Не могу не упомянуть об одном характерном для большевистской Москвы событии. Ранней весной 1921 года на зареве большевистского горизонта, над морем крови и слез появился беспечный образ легкомысленной Айседоры Дункан. Кто сосватал это сближение, но только в одно прекрасное утро трубный глас советских газет возвестил новую победу коммунистической культуры: знаменитая Дункан приезжает к нам, чтобы нас ублажать и учить наших пролетарских детей.

Луначарский поместил несколько статей о великой танцовщице, которая приносит русскому пролетариату бесценный дар своего искусства. Он объяснил читателю – пролетарию все значение, художественное, гуманитарное и социальное, этого события. Она-де едет и приезжает не для того, чтобы себя показать, а для того, чтобы учить, а сама если будет выступать, то на настоящих коммунистических началах: перед рабочей публикой и даром.
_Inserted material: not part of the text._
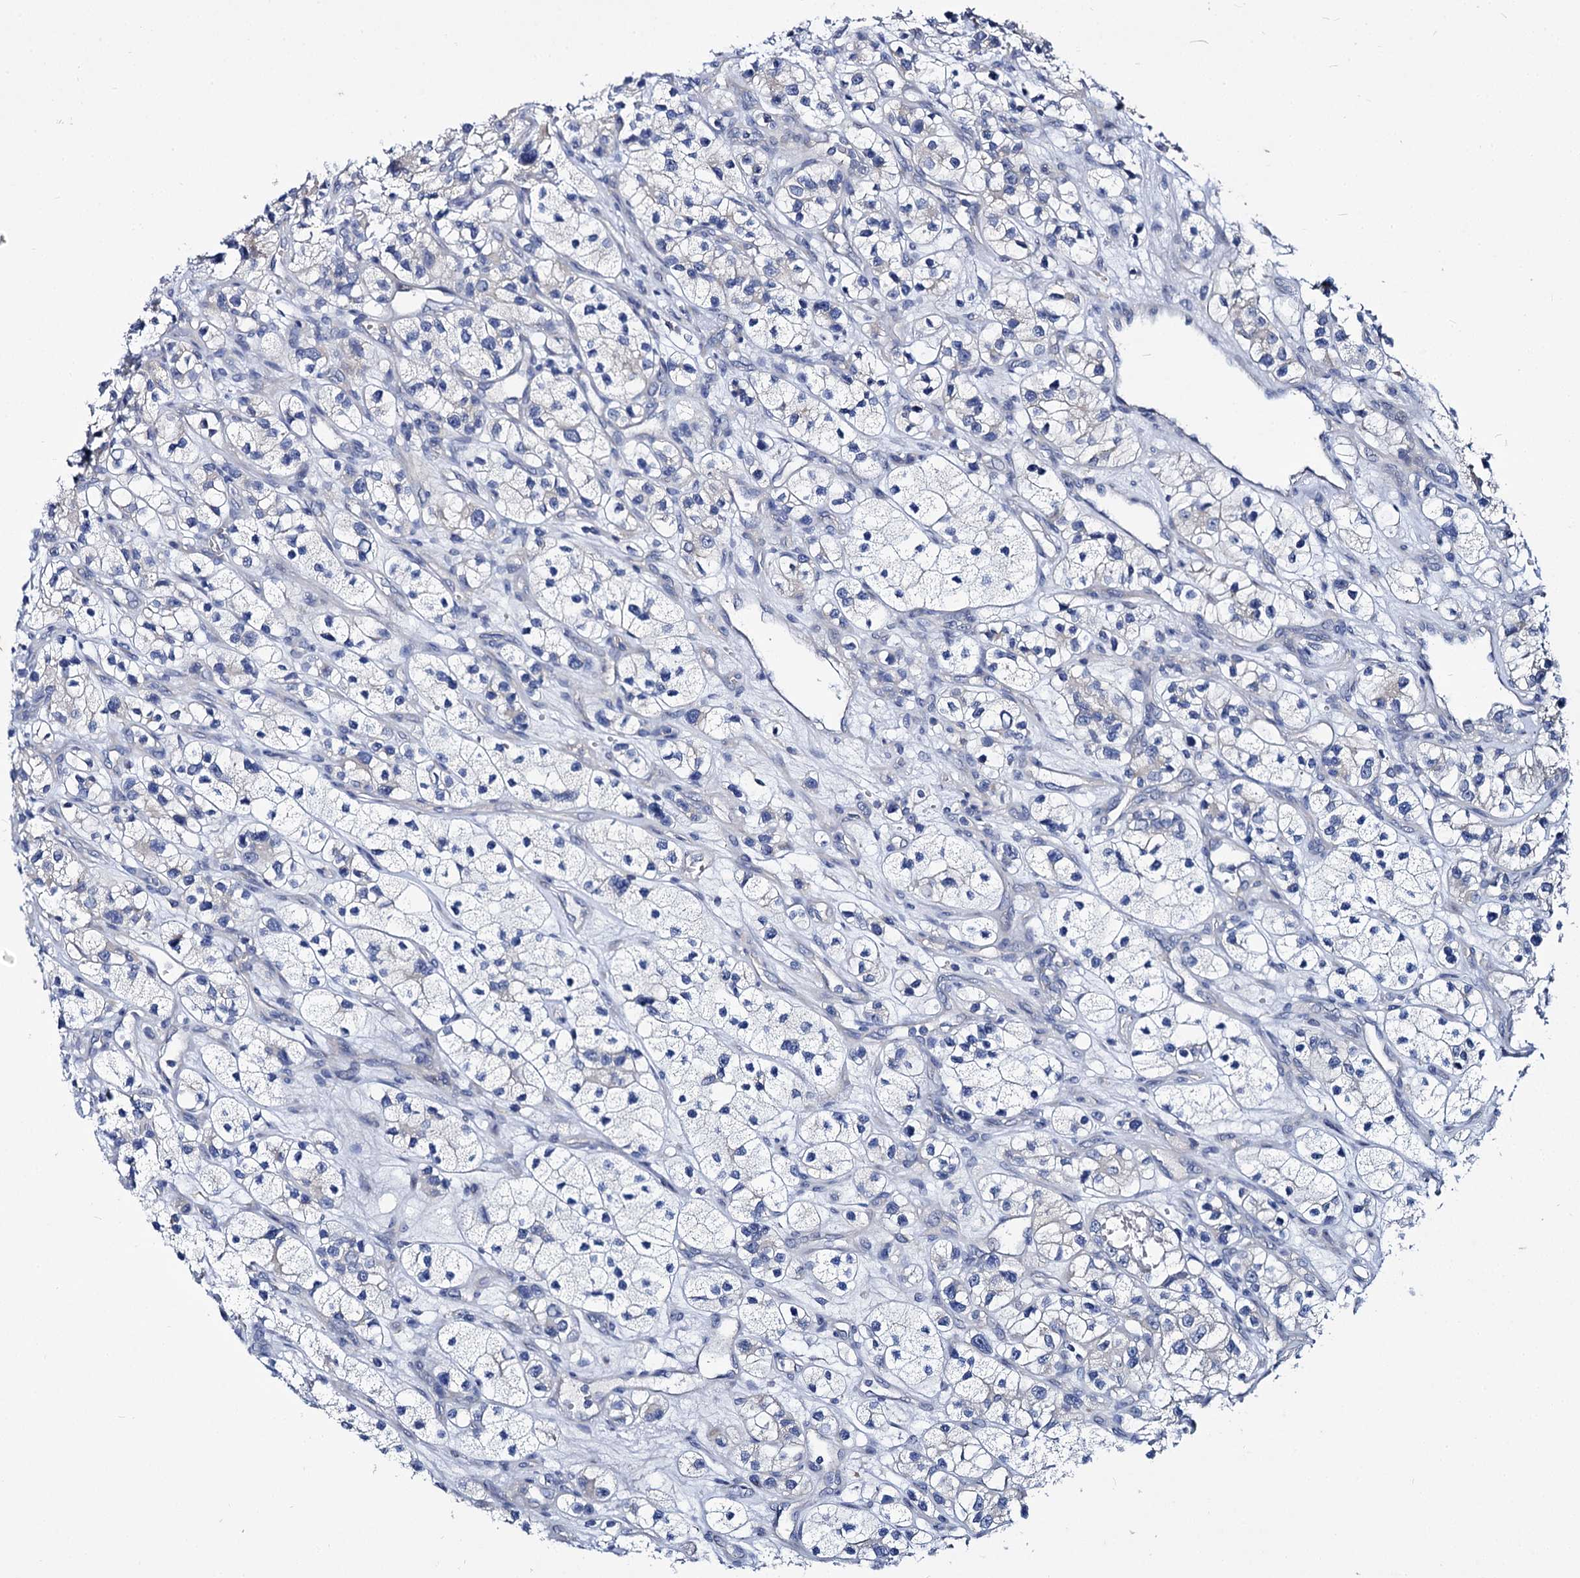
{"staining": {"intensity": "negative", "quantity": "none", "location": "none"}, "tissue": "renal cancer", "cell_type": "Tumor cells", "image_type": "cancer", "snomed": [{"axis": "morphology", "description": "Adenocarcinoma, NOS"}, {"axis": "topography", "description": "Kidney"}], "caption": "This is a photomicrograph of immunohistochemistry staining of renal adenocarcinoma, which shows no expression in tumor cells.", "gene": "PANX2", "patient": {"sex": "female", "age": 57}}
Ей отвели квартиру балерины Гельцер, которая была в отъезде, ее засыпали пайками; представители власти ее приглашали, она появлялась в хитонах, с искусственными лилиями в руке. В кофейнях она возглашала: «Vive le communisme!» – и повторяла направо и налево, что только в свободном государстве она ощущает возможность настоящей художественной работы.

Появление этого старого, завядшего цветка довольно сомнительного искусства на навозе советских парников, несмотря на всю рекламу, однако, успеха не имело; я слышал, что, когда она в Большом театре танцевала «Интернационал», публика ее обдала такими свистками, что она была вынуждена оставить сцену.

Она уже прелести не представляла ни для кого, даже для даровой публики. А «революция» и «Интернационал» в качестве хореографических мотивов порядочно надоели, даже опротивели. Сколько раз в студиях, когда обсуждали, что будем читать, учащиеся, шепотком и подмигивая, говорили: «Только не революционный репертуар!» И в самом деле, четвертый год ведь всё требуют устроители концертов – революционного репертуара. Певица не может не спеть арию Аиды только потому, что она начинается словами «С победой воротись!». Нужды нет, что речь идет о победе деспотов – фараонов над черным рабским народом: «с победой» – значит, революционно.

В то время, о котором говорю, все были заняты только что начавшим заседать «голодным комитетом». Этот комитет, который прозвали «Прокукиш», потому что заседали в нем Прокопович, Кускова и Кишкин, кончил весьма печально. Перед началом четвертого или пятого заседания ждали председателя Каменева; он опаздывал. Протелефонировали его секретарше; она ответила, что через четверть часа он будет. Но через четверть часа не Каменев приехал, а подкатило пять автомобилей, и членов совещания, за исключением нескольких человек, в том числе Станиславского и Южина, которых отпустили, – забрали и увезли в тюрьму.

Но при начале москвичи, со свойственной некоторым «интеллигентам» наивностью, поздравляли друг друга с «новым поворотом»: большевики, видите ли, пригласили представителей прежней общественности помочь им в деле кормления народа.

Все дело тогда началось с того, что Горький от имени советского правительства обратился к Патриарху, прося его в свою очередь обратиться к представителям инославных церквей за помощью голодающему населению. Вот все это вместе вызвало такой рассказ:

– Вы слышали новость?

– Нет. Какую?

– Поворот в политике, коалиционное правительство.

– Вот как! Как интересно! Кто же?

– Ленин, Патриарх и Айседора Дункан.

Скажу еще об одном заведении, с которым связано довольно много воспоминаний, и довольно разнообразных. На Большой Никитской помещался Государственный институт слова, сокращенно ГИС. Я в шутку говорил, что это сокращение значит: Государственный институт Сережникова.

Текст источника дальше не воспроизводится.